§ Task to carry out: Would you copy each line of the data below that has "zamiast"?

§ Input material:

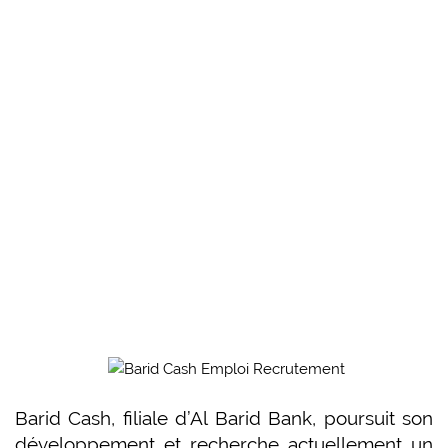
Barid Cash, filiale d’Al Barid Bank, poursuit son
développement et recherche actuellement un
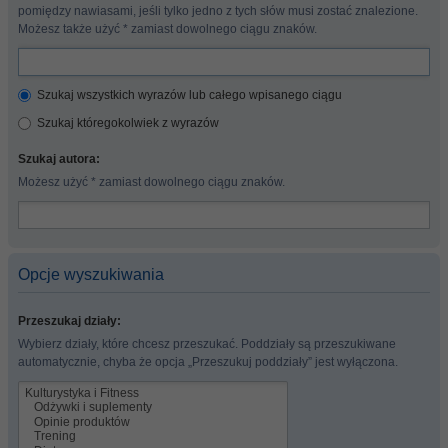
pomiędzy nawiasami, jeśli tylko jedno z tych słów musi zostać znalezione.
Możesz także użyć * zamiast dowolnego ciągu znaków.
Szukaj wszystkich wyrazów lub całego wpisanego ciągu
Szukaj któregokolwiek z wyrazów
Szukaj autora:
Możesz użyć * zamiast dowolnego ciągu znaków.
Opcje wyszukiwania
Przeszukaj działy:
Wybierz działy, które chcesz przeszukać. Poddziały są przeszukiwane
automatycznie, chyba że opcja „Przeszukuj poddziały” jest wyłączona.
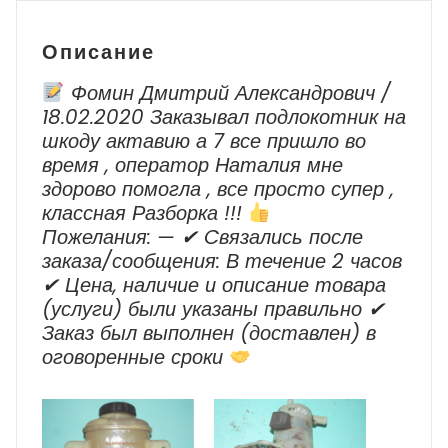
Описание
Фомин Дмитрий Александрович /
18.02.2020 Заказывал подлокотник на
шкоду актавию а 7 все пришло во
время , оператор Наталия мне
здорово помогла , все просто супер ,
классная Разборка !!!
Пожелания: — ✔ Cвязались после
заказа/сообщения: В течение 2 часов
✔ Цена, наличие и описание товара
(услуги) были указаны правильно ✔
Заказ был выполнен (доставлен) в
оговоренные сроки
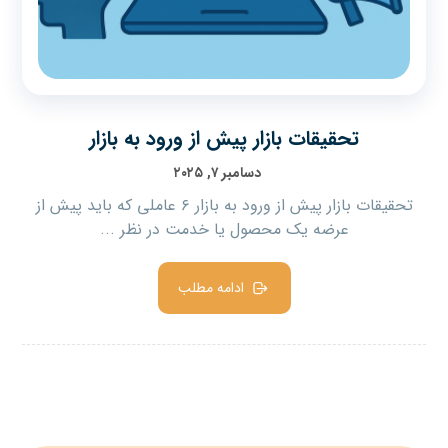
تحقیقات بازار پیش از ورود به بازار
دسامبر ۷, ۲۰۲۵
تحقیقات بازار پیش از ورود به بازار ۶ عاملی که باید پیش از
عرضه یک محصول یا خدمت در نظر ...
ادامه مطلب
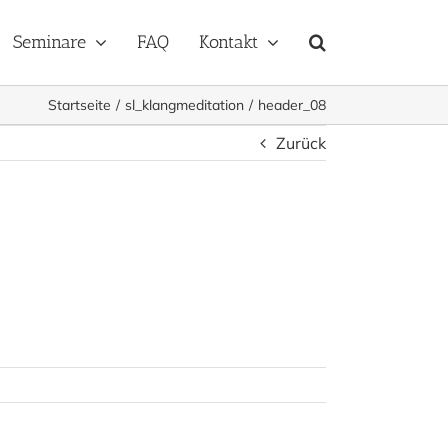
Seminare
FAQ
Kontakt
Startseite
sl_klangmeditation
header_08
Zurück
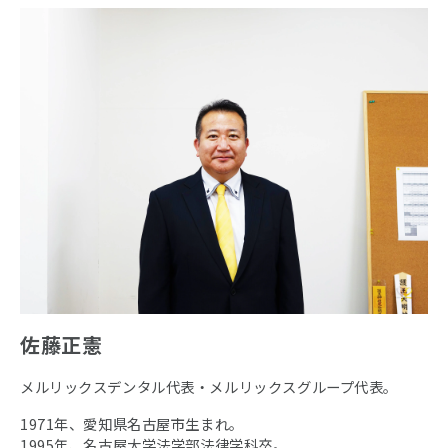
佐藤正憲
メルリックスデンタル代表・メルリックスグループ代表。
1971年、愛知県名古屋市生まれ。
1995年、名古屋大学法学部法律学科卒。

§ Written reply:
Możesz także użyć * zamiast dowolnego ciągu znaków.
Możesz użyć * zamiast dowolnego ciągu znaków.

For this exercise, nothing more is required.